Faculty Profile
Jian-Hua Mao, PhD

Assistant Adjunct Professor, Division of Cancer Epidemiology
Member, UCSF Comprehensive Cancer Center
UCSF Box 0875
2340 Sutter Street
San Francisco, CA 94115
415 / 502-6794 (Office)
Dr Jian-Hua Mao received his MSc in biostatistics and cancer epidemiology at Department of Biostatistics, Beijing Medical University, China and PhD at Department of Radiation Oncology, University of Glasgow, UK, completed his post-doctoral training at Department of Medical Oncology, the University of Glasgow.
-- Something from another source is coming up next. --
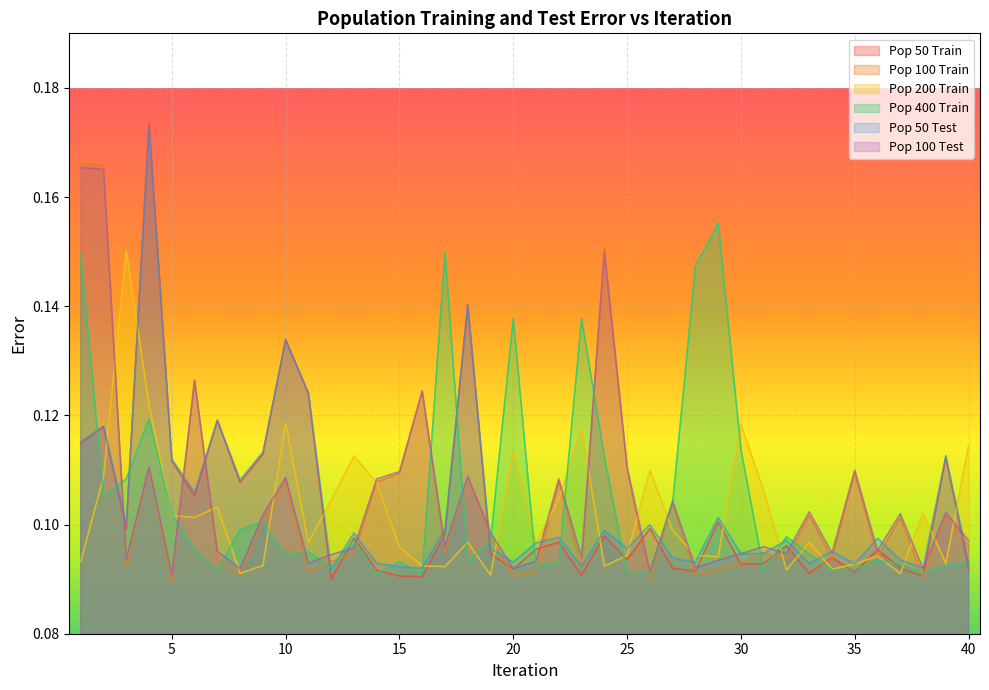

Rank the series at 3 from highest to lowest value.

Pop 200 Train, Pop 400 Train, Pop 50 Test, Pop 50 Train, Pop 100 Test, Pop 100 Train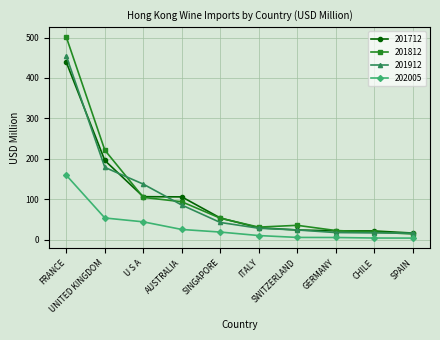

What is the total value across all series at SWITZERLAND?

87.6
Principal Research Interests
Biological responses to radiation exposure — DNA damage and tumor development — are controlled by a multiplicity of genetic factors, most of which remain unknown. The broad and long-term goals of my interest are to identify the combinations of genes and their functional polymorphisms that affect the susceptibility of individual human subjects to the deleterious effects of ionizing radiation. The detection and characterization of multiple low penetrance genetic variants that control many complex diseases is one of the major challenges of the future, but progress is hampered by formidable technical and conceptual difficulties. Mouse models offer many advantages for the study of the genetic basis of complex traits, including radiation induced cancers, because of our ability to control both the genetic and environmental components of risk. We will exploit the variation in susceptibility to radiation-induced cancers between mouse strains to identify the combinations of quantitative trait loci (QTLs) that control the radiation response. The power of classical mouse genetics will be complemented by new approaches involving haplotyping to refine the genomic locations of QTLs, together with sophisticated genetic analysis of the somatic events in radiation-induced cancers using newly developed high throughput genome-wide BAC microarrays. The relationship between somatic events and germline polymorphism that influence risk will be investigated by analysis of allele-specific genetic alterations in tumors that occur within genomic regions containing tumor susceptibility genes. Using such approaches, we have identified several genes, including Fbxw7, Pten, Aurora-A etc.. Gene expression microarray technology will be used to identify candidate genes and pathways implicated in radiation-induced acute responses and tumorigenesis in vivo. Expression array analysis will be carried out on normal and tumor tissues from mice that are sensitive or resistant to radiation-induced tumorigenesis, to look for genes that may be differently expressed due to polymorphisms in gene promoter or controlling regions, or in coding regions of upstream regulatory genes. This comprehensive systems biology approach may identify specific genes or pathways that are differentially controlled between mouse strains, and contribute to variation in susceptibility to radiation-induced carcinogenesis.